++++ Text section ++++
Reputation: 19
I need to classify given urls as porn or non porn via python script (not by visiting them in person and watching videos) and I thought about calculating porn probability for each url by classifying words it contains, e.g. if url contains words 'bang' and '18' there is high probability its porn site, I tried implementing it, but it isnt very accurate, are there any python libraries than can help me classify those urls? I'm looking for libraries which can learn from test data, like smart anti-spam filters, like:
data = {
'google.com':0,
'superxxx.com':1,
'bigbangtheory.com':0,
'hot18bangbang.com':1,
...
...
}
and so on, I've pretty big collection of 'bad' urls, so I think I could train some AI classifier. If this is bad idea, could you recommend me any way of filtering out 'bad' urls from 'good' urls?
Upvotes: 0
Views: 431
Reputation: 3791
The modern approach to do this is to use a character level LSTM sequence classifier. It requires a fairly large amount of data though, but it shouldn't be too hard to find, by getting examples of family filter black lists for example.
Here are some examples of the concept:
Recurrent neural networks are neural networks that take their own output as input for the next step, or that learn to output state vectors that are passed to their own cell at the next step to represent short term memory.
Basically, your features are sequences of sub sequences of letters (aka, friendship becomes [frie, frien, riend, iends, endsh, ...]
in one hot representation), and you have a neural net that has a state that evolves with subsequence it sees, and gives you a judgement at the end.
Upvotes: 1
Reputation: 18877
This is a good use case for logistic regression, but it's not a very good question for Stack Overflow. If you already have the training data, go find a tool (or implement this yourself because it wouldn't be that difficult) and then ask a question about the troubles you're having getting it to work. Stack Overflow is not the place to as for recommendations on tools to use.
Upvotes: 1
++++ Available records ++++
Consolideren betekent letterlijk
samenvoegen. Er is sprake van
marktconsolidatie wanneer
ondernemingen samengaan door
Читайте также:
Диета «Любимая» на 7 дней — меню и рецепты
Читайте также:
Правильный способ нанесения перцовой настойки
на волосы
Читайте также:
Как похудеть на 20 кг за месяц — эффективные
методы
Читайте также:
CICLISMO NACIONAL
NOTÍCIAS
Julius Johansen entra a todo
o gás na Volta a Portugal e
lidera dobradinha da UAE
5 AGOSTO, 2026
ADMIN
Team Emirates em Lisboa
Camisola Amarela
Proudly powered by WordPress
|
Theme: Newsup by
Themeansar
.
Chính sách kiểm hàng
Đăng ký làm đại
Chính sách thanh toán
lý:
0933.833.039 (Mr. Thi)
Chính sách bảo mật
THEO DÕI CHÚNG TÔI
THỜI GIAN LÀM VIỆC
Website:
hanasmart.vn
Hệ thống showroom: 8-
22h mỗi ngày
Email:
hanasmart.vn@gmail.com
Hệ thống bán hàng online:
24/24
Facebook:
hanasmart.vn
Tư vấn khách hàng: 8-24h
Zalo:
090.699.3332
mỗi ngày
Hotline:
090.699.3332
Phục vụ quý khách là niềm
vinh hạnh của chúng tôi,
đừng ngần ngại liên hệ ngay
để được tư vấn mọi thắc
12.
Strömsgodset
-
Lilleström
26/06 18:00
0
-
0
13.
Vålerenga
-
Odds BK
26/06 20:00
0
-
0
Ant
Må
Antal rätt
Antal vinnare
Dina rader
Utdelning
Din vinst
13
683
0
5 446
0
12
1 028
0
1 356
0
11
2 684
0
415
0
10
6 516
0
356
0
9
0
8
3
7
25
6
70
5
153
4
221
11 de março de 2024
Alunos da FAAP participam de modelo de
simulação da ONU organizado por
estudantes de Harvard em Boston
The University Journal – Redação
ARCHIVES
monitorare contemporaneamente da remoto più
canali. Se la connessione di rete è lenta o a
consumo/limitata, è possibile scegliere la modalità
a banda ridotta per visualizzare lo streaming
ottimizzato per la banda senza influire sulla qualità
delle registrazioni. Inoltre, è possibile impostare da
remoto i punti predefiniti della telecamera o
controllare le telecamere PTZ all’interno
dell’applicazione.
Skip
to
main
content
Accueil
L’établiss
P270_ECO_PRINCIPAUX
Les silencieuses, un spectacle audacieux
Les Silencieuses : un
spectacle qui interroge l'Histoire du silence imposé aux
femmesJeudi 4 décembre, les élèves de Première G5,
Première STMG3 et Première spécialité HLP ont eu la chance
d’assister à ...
++++
++++ Available records ++++
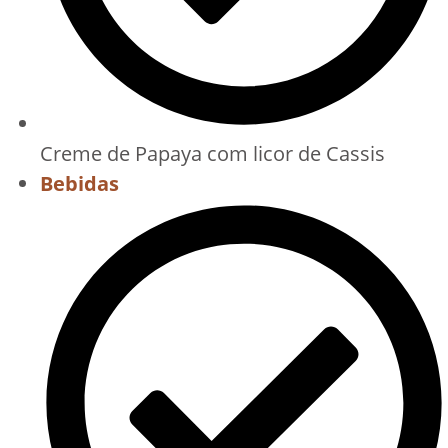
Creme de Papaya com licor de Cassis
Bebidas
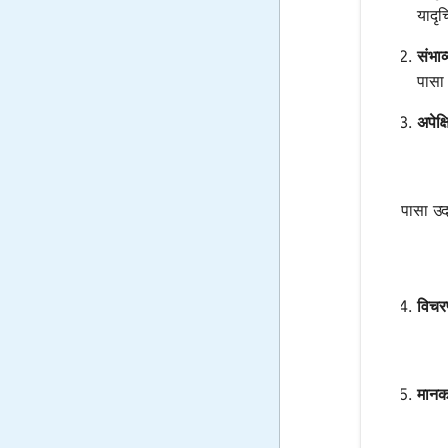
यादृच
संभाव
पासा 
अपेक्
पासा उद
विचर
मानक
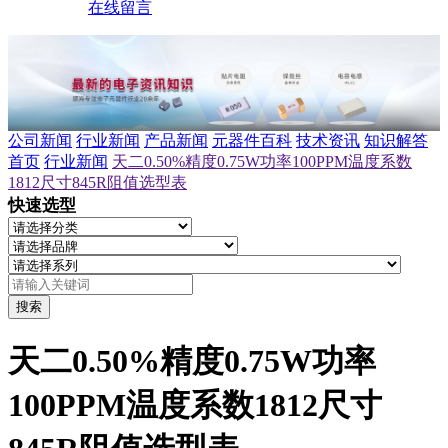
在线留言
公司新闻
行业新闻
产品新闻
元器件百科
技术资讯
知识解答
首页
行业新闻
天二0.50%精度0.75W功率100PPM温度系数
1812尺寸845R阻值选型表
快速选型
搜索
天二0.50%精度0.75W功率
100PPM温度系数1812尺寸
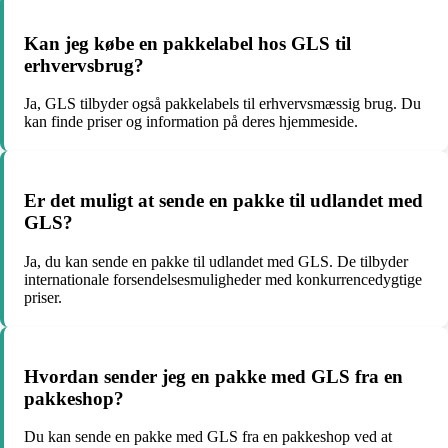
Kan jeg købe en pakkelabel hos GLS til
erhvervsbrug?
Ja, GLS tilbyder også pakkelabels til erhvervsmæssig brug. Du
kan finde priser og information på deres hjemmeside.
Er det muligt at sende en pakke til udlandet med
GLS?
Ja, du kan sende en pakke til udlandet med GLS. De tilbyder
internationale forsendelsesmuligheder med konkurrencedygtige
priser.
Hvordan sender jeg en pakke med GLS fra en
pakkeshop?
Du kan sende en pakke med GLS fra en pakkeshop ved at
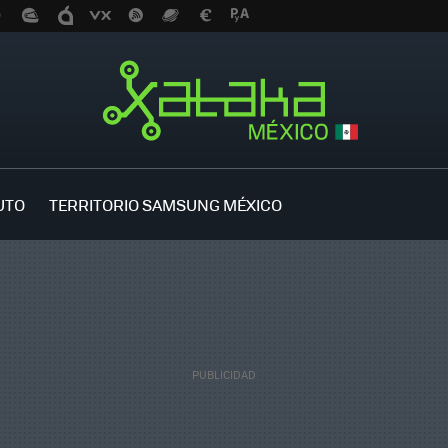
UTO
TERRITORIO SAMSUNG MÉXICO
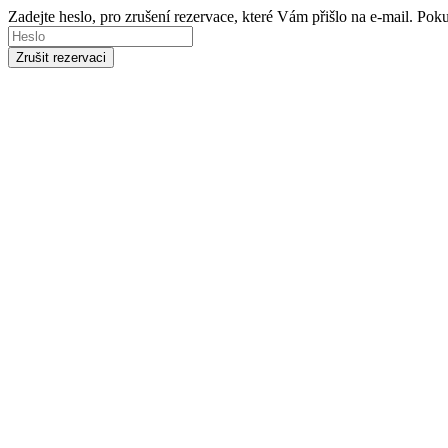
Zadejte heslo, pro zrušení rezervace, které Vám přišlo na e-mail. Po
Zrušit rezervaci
++++
++++ Available records ++++
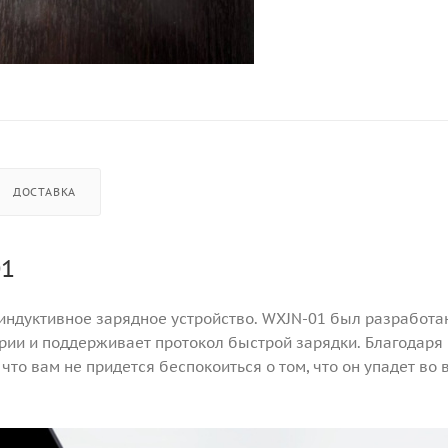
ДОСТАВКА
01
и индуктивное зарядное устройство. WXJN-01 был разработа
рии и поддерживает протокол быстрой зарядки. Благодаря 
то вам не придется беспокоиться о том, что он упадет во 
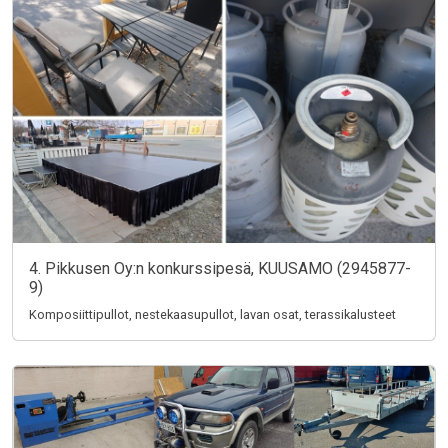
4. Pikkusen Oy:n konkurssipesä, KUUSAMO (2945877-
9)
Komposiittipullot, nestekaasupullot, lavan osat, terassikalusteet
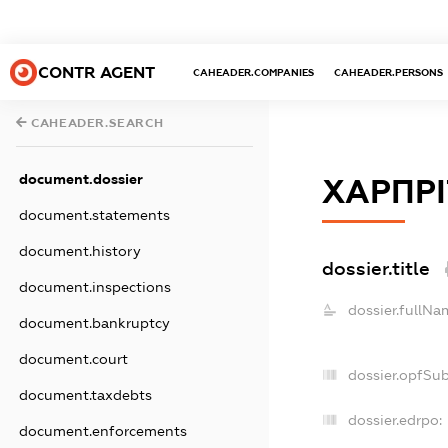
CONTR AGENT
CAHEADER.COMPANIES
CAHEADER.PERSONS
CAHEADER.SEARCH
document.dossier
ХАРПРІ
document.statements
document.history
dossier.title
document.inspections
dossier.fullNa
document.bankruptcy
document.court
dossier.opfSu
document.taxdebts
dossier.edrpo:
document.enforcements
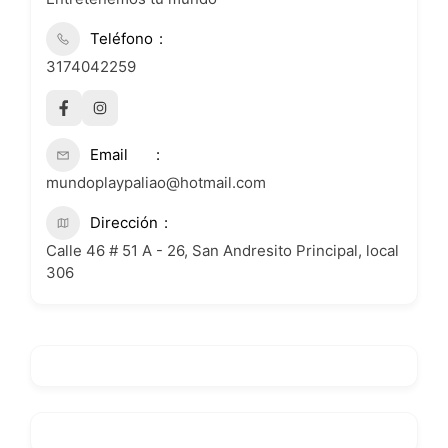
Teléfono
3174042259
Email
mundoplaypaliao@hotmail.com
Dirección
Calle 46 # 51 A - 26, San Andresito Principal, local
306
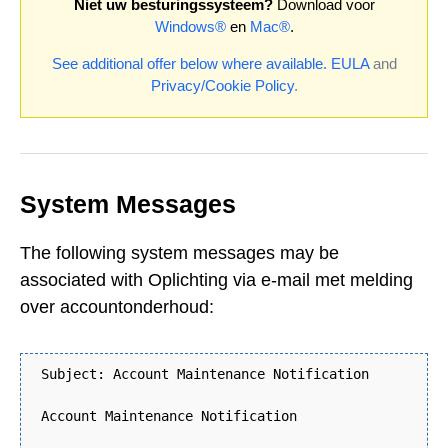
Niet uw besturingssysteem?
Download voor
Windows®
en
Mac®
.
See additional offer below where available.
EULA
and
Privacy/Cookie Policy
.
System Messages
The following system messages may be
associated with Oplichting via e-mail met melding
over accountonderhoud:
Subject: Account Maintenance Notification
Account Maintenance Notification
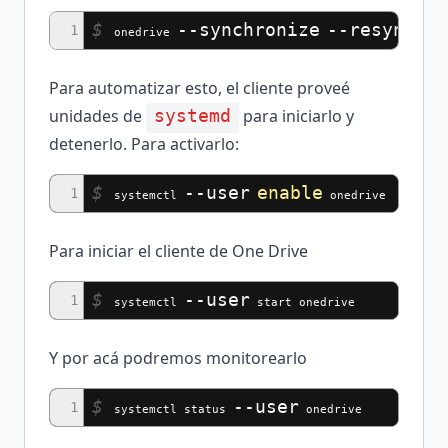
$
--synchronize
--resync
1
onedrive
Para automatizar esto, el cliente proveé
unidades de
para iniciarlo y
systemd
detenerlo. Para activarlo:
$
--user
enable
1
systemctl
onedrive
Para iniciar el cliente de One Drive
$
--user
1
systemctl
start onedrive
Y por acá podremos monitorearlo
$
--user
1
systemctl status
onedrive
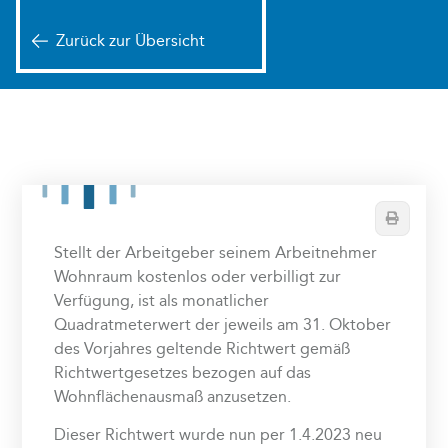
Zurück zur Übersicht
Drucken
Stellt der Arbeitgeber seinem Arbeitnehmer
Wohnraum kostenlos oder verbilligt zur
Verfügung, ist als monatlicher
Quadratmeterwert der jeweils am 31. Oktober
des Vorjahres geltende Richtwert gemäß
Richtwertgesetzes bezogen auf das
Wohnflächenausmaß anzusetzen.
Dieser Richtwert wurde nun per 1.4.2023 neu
++++
**Instructions**
- A) In the forum thread, what does the reply posted with a reputation of 3791 call the modern approach to classifying the URLs?
- B) Report each line of the listing that contains the string "Première".

**Your responses**
- A) A character level LSTM sequence classifier.

- B)
femmesJeudi 4 décembre, les élèves de Première G5,
Première STMG3 et Première spécialité HLP ont eu la chance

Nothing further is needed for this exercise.